The horses put their heads down and didn’t lift them. They rode for fifteen minutes headed across the mountain on the trail and then at the trail’s end they came to a little cul-de-sac where the horse had to hitch up in its step and turn and bear the rider forward as they struck back across the mountain. Climbing and climbing higher. On one side, to Bill Bennett’s right, stood sheer mountain wall, cascading plates of rock frozen in place. To his left, a 1,000-foot drop. He reached his left hand out and underneath was the airiness of the valley floor, the river twisting below like green wax string. The trail was two feet wide. How in hell does this horse know not to step off? The animal ground out each step, the cannon bones in the legs driving like small fenceposts on the ground. Ram. Ram. Ram.
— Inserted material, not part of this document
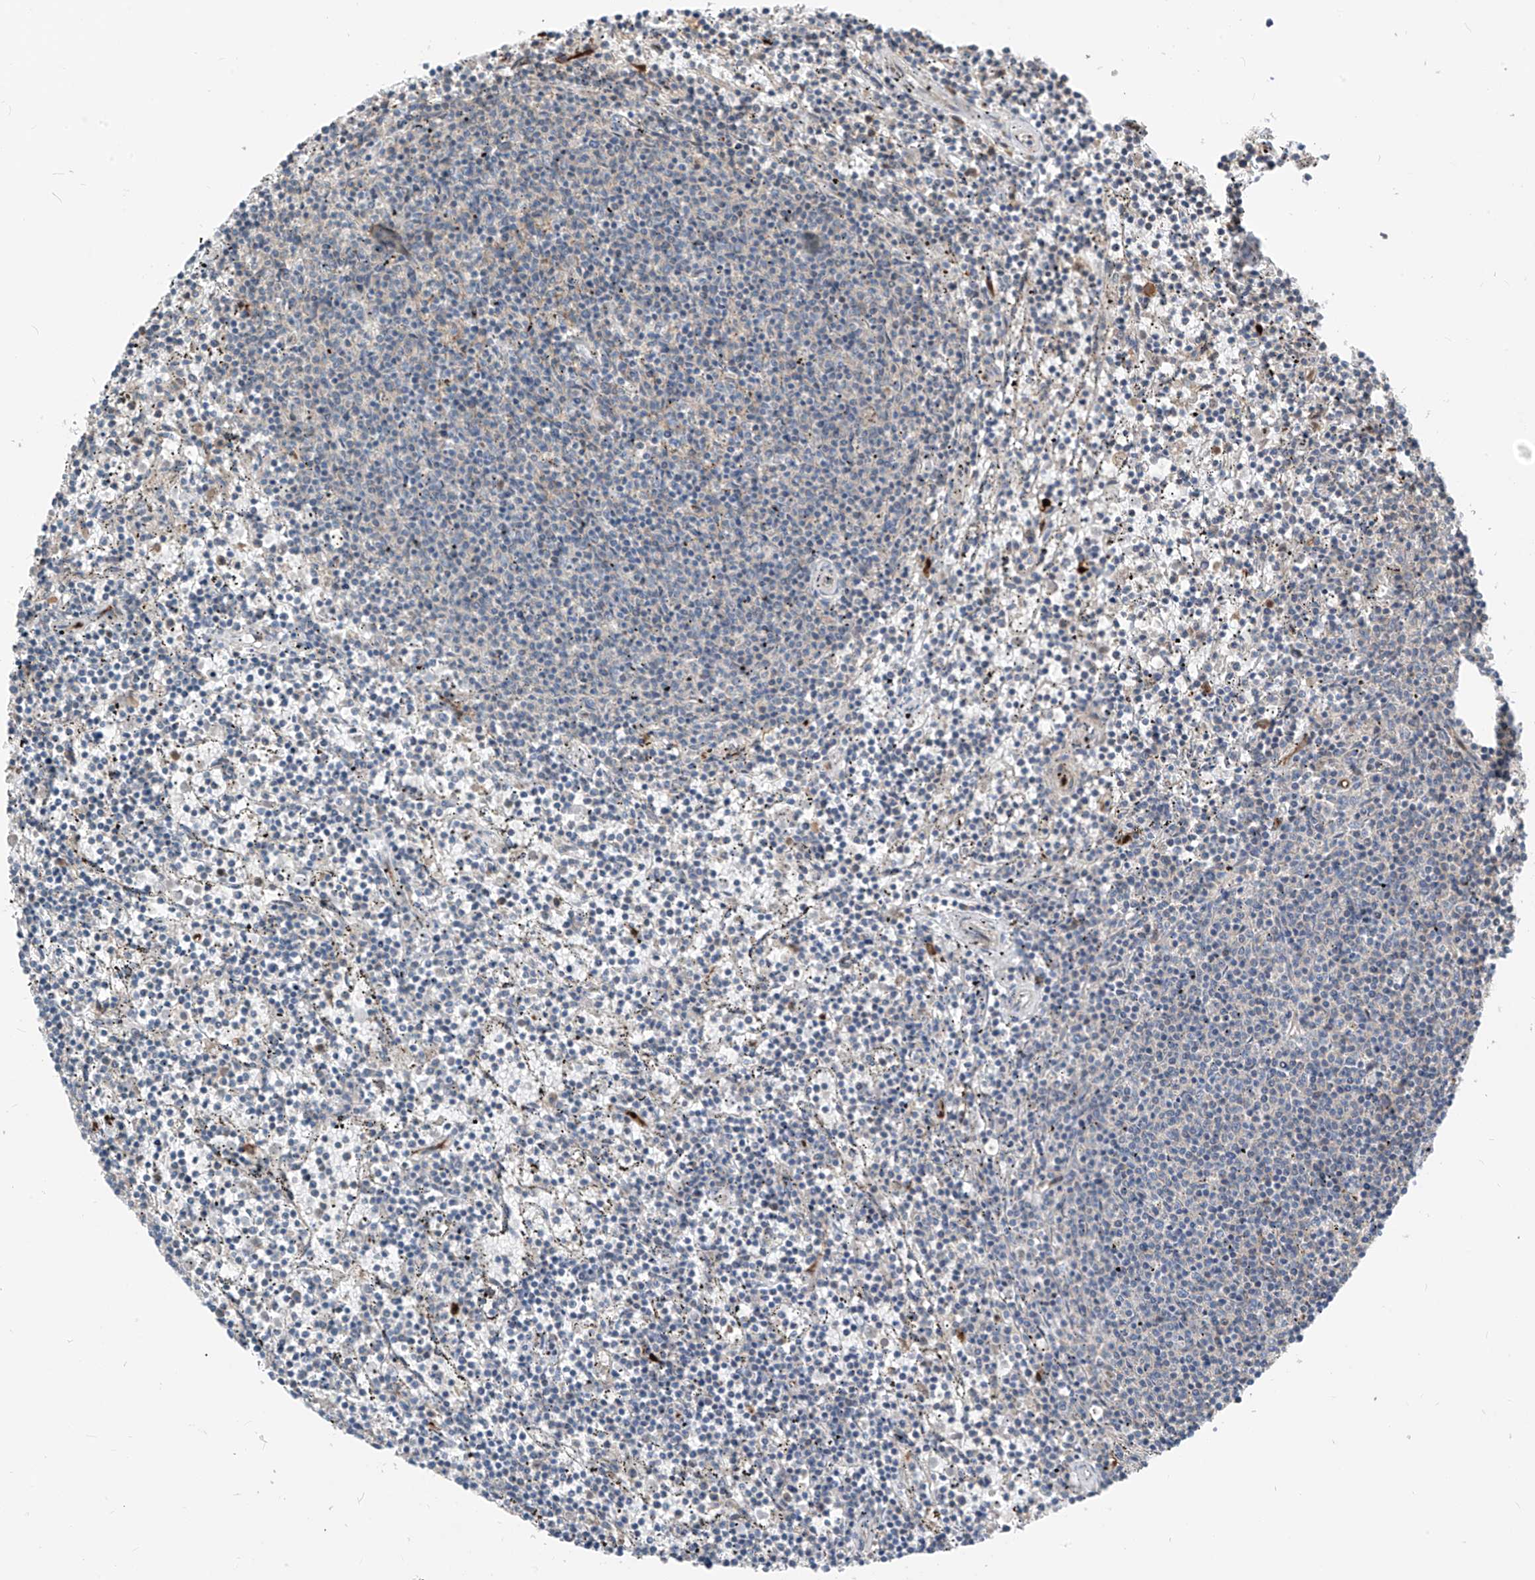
{"staining": {"intensity": "negative", "quantity": "none", "location": "none"}, "tissue": "lymphoma", "cell_type": "Tumor cells", "image_type": "cancer", "snomed": [{"axis": "morphology", "description": "Malignant lymphoma, non-Hodgkin's type, Low grade"}, {"axis": "topography", "description": "Spleen"}], "caption": "An IHC micrograph of lymphoma is shown. There is no staining in tumor cells of lymphoma.", "gene": "RBP7", "patient": {"sex": "female", "age": 50}}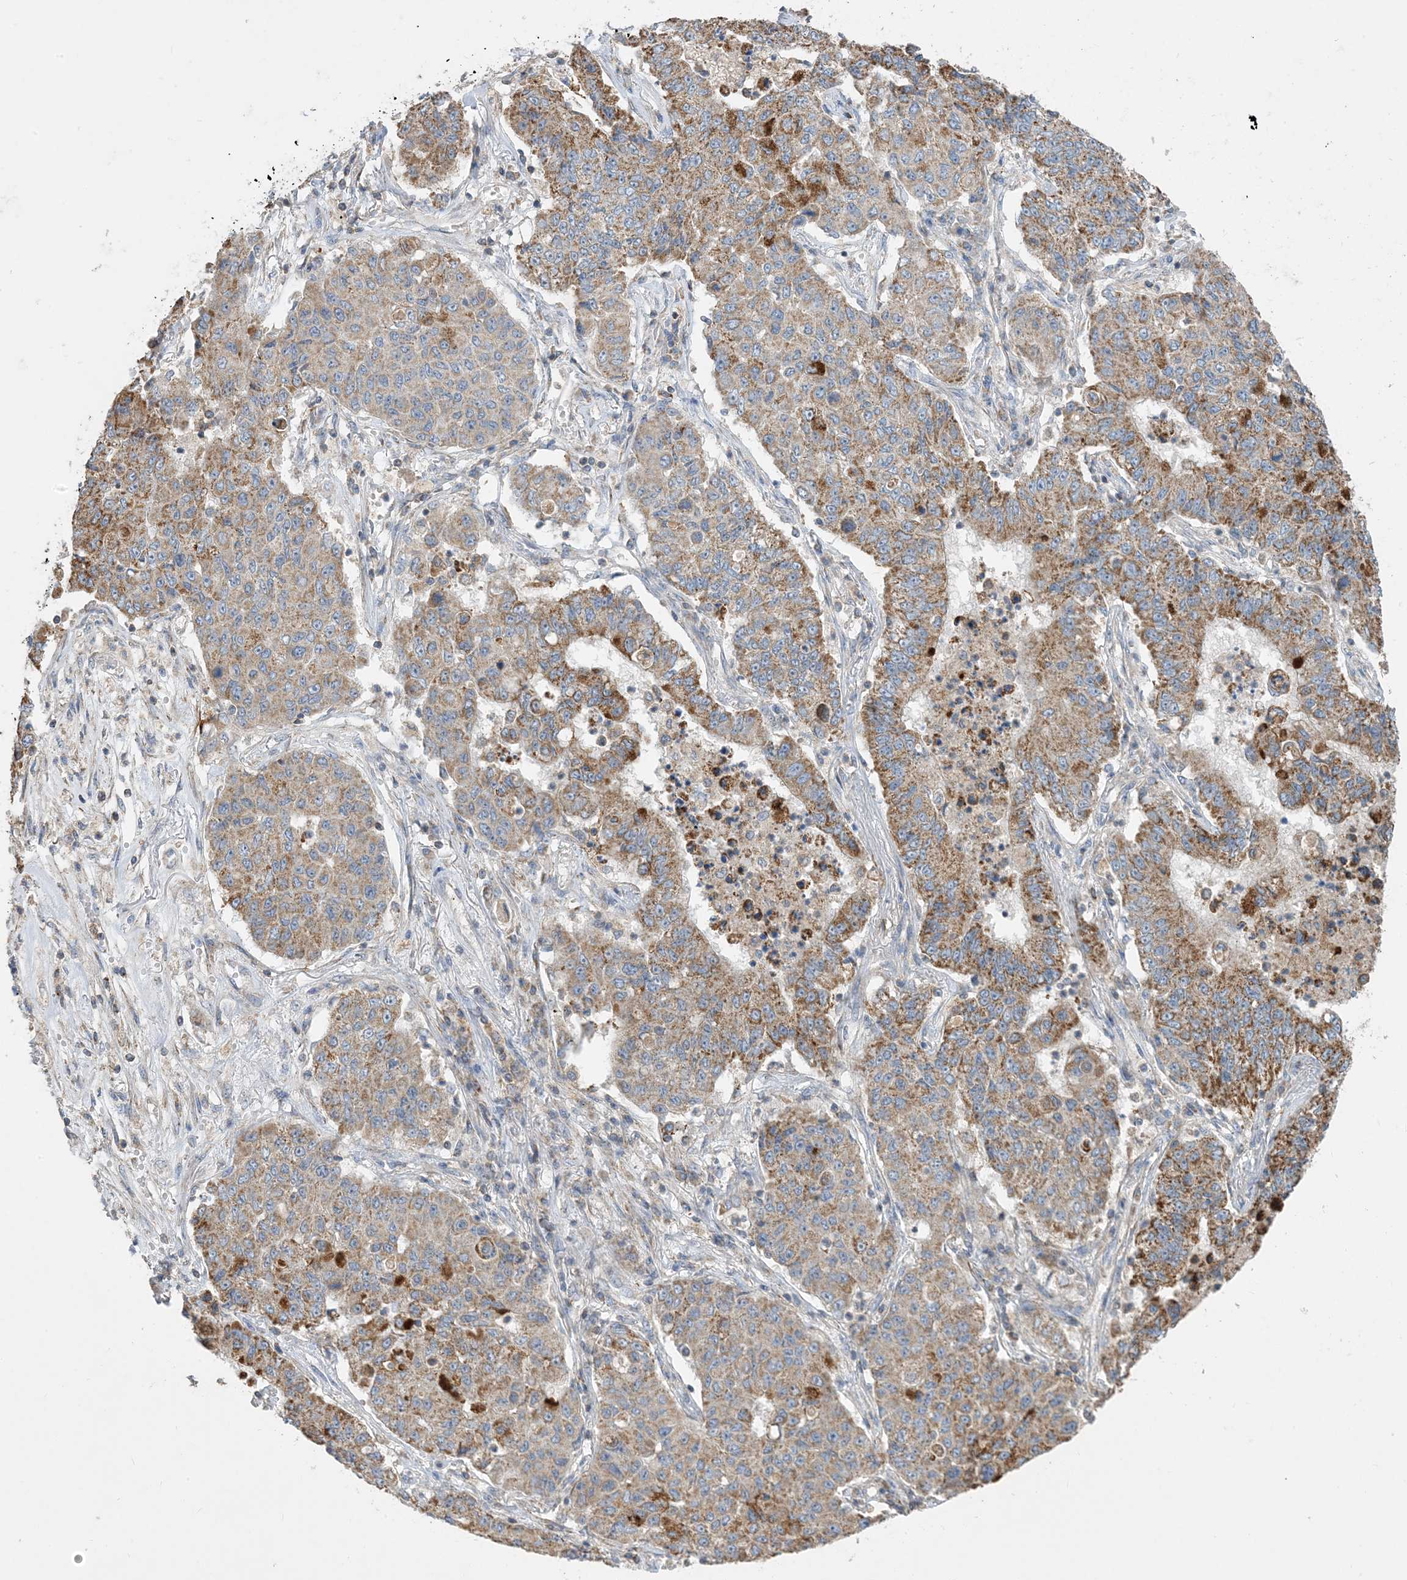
{"staining": {"intensity": "moderate", "quantity": ">75%", "location": "cytoplasmic/membranous"}, "tissue": "lung cancer", "cell_type": "Tumor cells", "image_type": "cancer", "snomed": [{"axis": "morphology", "description": "Squamous cell carcinoma, NOS"}, {"axis": "topography", "description": "Lung"}], "caption": "IHC photomicrograph of human lung cancer stained for a protein (brown), which shows medium levels of moderate cytoplasmic/membranous positivity in approximately >75% of tumor cells.", "gene": "ECHDC1", "patient": {"sex": "male", "age": 74}}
  They rode up the last bit of the hill and the horses strained beneath them and stood on flat ground.

  Nelson looked out from the saddle and beheld a landscape stretching as far as he could see on either side. Miles of hills, tinted red. The air was filled with an ocher dust swirled up in winds rising miles away. The dust that now settled on him had flown from far away, Nelson guessed, and he looked at the shellacked faces of the men. They sat like monuments in the saddle, stiff and thirsty, barely moving.

  Dostum was still nowhere in sight.

  From Kabul, John Walker Lindh flew by helicopter to Konduz. Ancient trade post. Squalor. Thin-lipped boys with sores bearing silver salvers, of smoldering incense through the streets. The smoke meant to keep the djinn away, evil spirits that steal men’s souls. In the parks, the deranged. Men babbling in tongues. Out of their minds and with no hospital to hold them, wandering freely in their robes striped with excrement. Men thought to be speaking truths, the sagacity of shamans. Seers. Standing in a park and shouting under a noon sun as others went about their work around them.

  From Konduz, Lindh got on a bus. The dirt road north swinging and swaying out over the plain as if constructed in a delirium. At one point the road had been straight. Then came the war, and the planting of land mines. A car, a truck, a tank grinding down the thoroughfare would veer around the presence of a mine or the threat of its presence and by this way the road veered like a river seeking least resistance. The road led him to the desolate village of Chichkeh.